Dernière mise à jour: 22/04/2022 09:06:17
Quand les Dominicains Français succédèrent à Mossoul en 1856, aux Dominicains Italiens, la pénurie de livres chrétiens était grande. Les luttes religieuses du passé avaient occasionné la destruction des livres chrétiens et de plus, dans bien des cas l’incurie et le laisser-aller avaient fait disparaitre beaucoup de précieux manuscrits. Mgr Addaï Scher [Archevêque de l’éparchie chaldéenne de Seert. D’origine assyrienne, en 1915 il a été tué par les Ottomans pendant le génocide, NdT] nous en cite un lamentable exemple, malheureusement pas unique, pour la bibliothèque du vieux couvent de S. Jacques le Reclus, à une heure au sud de Seert. « La bibliothèque était ouverte à tout le monde, dit-il, chacun prenait les manuscrits qui lui plaisaient, sans s’inquiéter de les rendre. Quelques-uns même des plus importants, employés comme livres de classe, ont été déchirés ou perdus par les écoliers ».
Ces différents causes suffisent à expliquer l’ignorance à laquelle les chrétiens étaient voués. Non seulement, nous dit le P. Chéry, la plupart ne savaient ni lire ni écrire, mais ils n’entendaient pas même leur langue nationale. Ils parlaient un arabe défiguré qui, dans certaines localités, n’avait à peu près plus aucune ressemblance avec l’arabe littéraire. Pas de livres de prières, pas de catéchisme, pas d’Évangiles. On en était réduit à se servir d’anciens manuscrits, usés par le temps, empruntés pour la plupart aux Nestoriens, et couverts de ratures sous lesquelles une plume malhabile avait cherché à faire disparaître les passages hérétiques… Le christianisme reposait donc à peu près entièrement sur la tradition orale ; la foi chrétienne se transmettait de bouche en bouche et ne s’inculquait plus guère que par les cérémonies et les rites sacrés. Les livres liturgiques eux-mêmes offraient souvent, d’un exemplaire à l’autre, des variations assez préjudiciables à l’unité du culte chaldéen ou syrien. Tout au plus trouvait-on, comme livre imprimé, quelques exemplaires d’un ouvrage édité par la Propagande :
l’Abrégé de la doctrine chrétienne, de S. Bellarmin.

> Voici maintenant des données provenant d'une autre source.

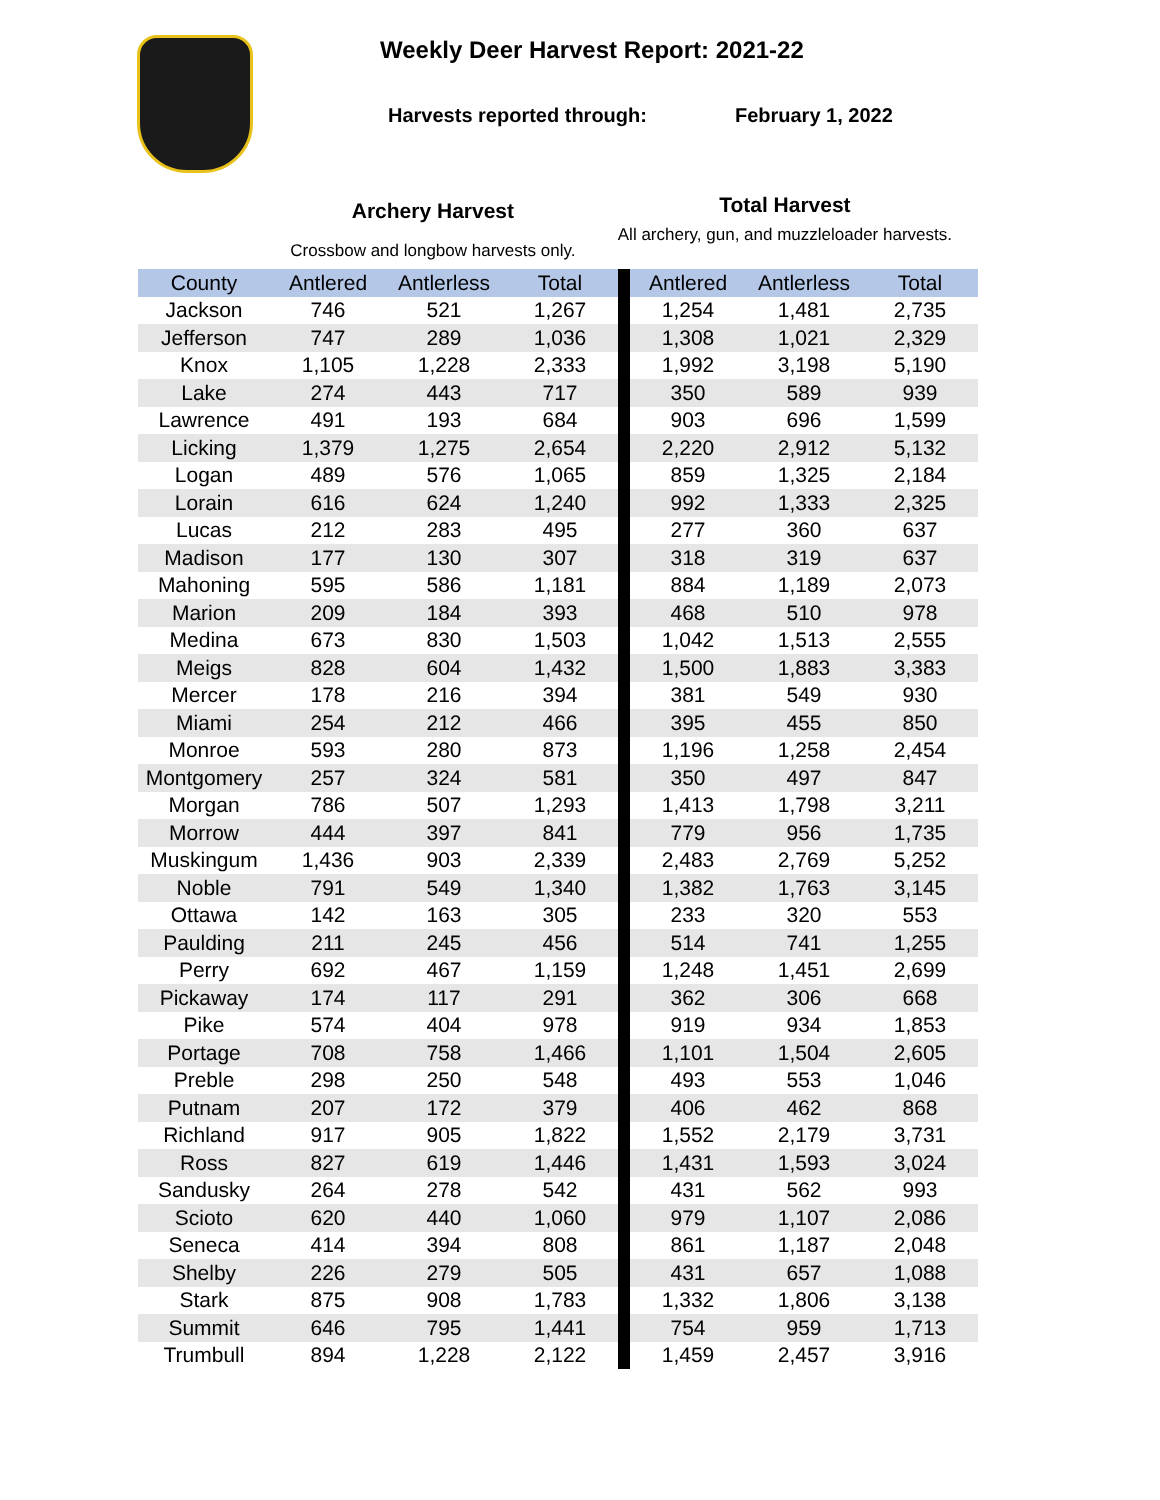Weekly Deer Harvest Report: 2021-22
Harvests reported through: February 1, 2022
Archery Harvest
Crossbow and longbow harvests only.
Total Harvest
All archery, gun, and muzzleloader harvests.
| County | Antlered | Antlerless | Total | | Antlered | Antlerless | Total |
| --- | --- | --- | --- | --- | --- | --- | --- |
| Jackson | 746 | 521 | 1,267 | | 1,254 | 1,481 | 2,735 |
| Jefferson | 747 | 289 | 1,036 | | 1,308 | 1,021 | 2,329 |
| Knox | 1,105 | 1,228 | 2,333 | | 1,992 | 3,198 | 5,190 |
| Lake | 274 | 443 | 717 | | 350 | 589 | 939 |
| Lawrence | 491 | 193 | 684 | | 903 | 696 | 1,599 |
| Licking | 1,379 | 1,275 | 2,654 | | 2,220 | 2,912 | 5,132 |
| Logan | 489 | 576 | 1,065 | | 859 | 1,325 | 2,184 |
| Lorain | 616 | 624 | 1,240 | | 992 | 1,333 | 2,325 |
| Lucas | 212 | 283 | 495 | | 277 | 360 | 637 |
| Madison | 177 | 130 | 307 | | 318 | 319 | 637 |
| Mahoning | 595 | 586 | 1,181 | | 884 | 1,189 | 2,073 |
| Marion | 209 | 184 | 393 | | 468 | 510 | 978 |
| Medina | 673 | 830 | 1,503 | | 1,042 | 1,513 | 2,555 |
| Meigs | 828 | 604 | 1,432 | | 1,500 | 1,883 | 3,383 |
| Mercer | 178 | 216 | 394 | | 381 | 549 | 930 |
| Miami | 254 | 212 | 466 | | 395 | 455 | 850 |
| Monroe | 593 | 280 | 873 | | 1,196 | 1,258 | 2,454 |
| Montgomery | 257 | 324 | 581 | | 350 | 497 | 847 |
| Morgan | 786 | 507 | 1,293 | | 1,413 | 1,798 | 3,211 |
| Morrow | 444 | 397 | 841 | | 779 | 956 | 1,735 |
| Muskingum | 1,436 | 903 | 2,339 | | 2,483 | 2,769 | 5,252 |
| Noble | 791 | 549 | 1,340 | | 1,382 | 1,763 | 3,145 |
| Ottawa | 142 | 163 | 305 | | 233 | 320 | 553 |
| Paulding | 211 | 245 | 456 | | 514 | 741 | 1,255 |
| Perry | 692 | 467 | 1,159 | | 1,248 | 1,451 | 2,699 |
| Pickaway | 174 | 117 | 291 | | 362 | 306 | 668 |
| Pike | 574 | 404 | 978 | | 919 | 934 | 1,853 |
| Portage | 708 | 758 | 1,466 | | 1,101 | 1,504 | 2,605 |
| Preble | 298 | 250 | 548 | | 493 | 553 | 1,046 |
| Putnam | 207 | 172 | 379 | | 406 | 462 | 868 |
| Richland | 917 | 905 | 1,822 | | 1,552 | 2,179 | 3,731 |
| Ross | 827 | 619 | 1,446 | | 1,431 | 1,593 | 3,024 |
| Sandusky | 264 | 278 | 542 | | 431 | 562 | 993 |
| Scioto | 620 | 440 | 1,060 | | 979 | 1,107 | 2,086 |
| Seneca | 414 | 394 | 808 | | 861 | 1,187 | 2,048 |
| Shelby | 226 | 279 | 505 | | 431 | 657 | 1,088 |
| Stark | 875 | 908 | 1,783 | | 1,332 | 1,806 | 3,138 |
| Summit | 646 | 795 | 1,441 | | 754 | 959 | 1,713 |
| Trumbull | 894 | 1,228 | 2,122 | | 1,459 | 2,457 | 3,916 |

Dès les premiers mois de son arrivée à Mossoul (30 novembre 1856), le premier supérieur français, le Père Besson, avait réorganisé les écoles fondées par les Pères italiens et complété le programme des études en y ajoutant l’étude des langues arabe, française, chaldéenne et syriaque. Comme il n’était pas question de faire payer les livres, pas plus que l’instruction, le P. Besson eut l’ambition d’avoir une imprimerie. Il y suppléa, en attendant, au moyen d’une presse lithographique et il lithographia lui-même des alphabets et des dessins qui servirent dans les écoles.
Ce régime provisoire dura près de quatre ans. En Octobre 1859 Mgr O.P. Amanton, Administrateur de Bagdad et Délégué du Saint Siège pour la Perse (depuis 1957) retourna en France, ayant fait sien le projet du Supérieur de la Mission : il reviendrait à Mossoul avec une presse d’imprimerie. La générosité de l’Œuvre d’Orient lui permit de réaliser son projet et, en fin avril 1860,
Mgr Amanton rentrait en Orient, rapportant de France une ‘Marinoni’ avec des caractères arabes et syriaques.
Mais ce n’est pas tout d’avoir la machine, il faut savoir s’en servir. N’ayant personne de compétent à Mossoul, le prélat repassa par Jérusalem pour demander de l’aide aux Franciscains qui y avaient une imprimerie florissante. Le Père Custode de Terre Sainte répondit généreusement à Mgr Amanton en lui offrant un de ses jeunes religieux, chaldéen de naissance, l’âme de son imprimerie, compositeur habitué aux langues orientales, graveur, pouvant faire sur place les caractères chaldéens, mettre immédiatement en train la presse pour l’arabe et former des jeunes gens comme compositeurs.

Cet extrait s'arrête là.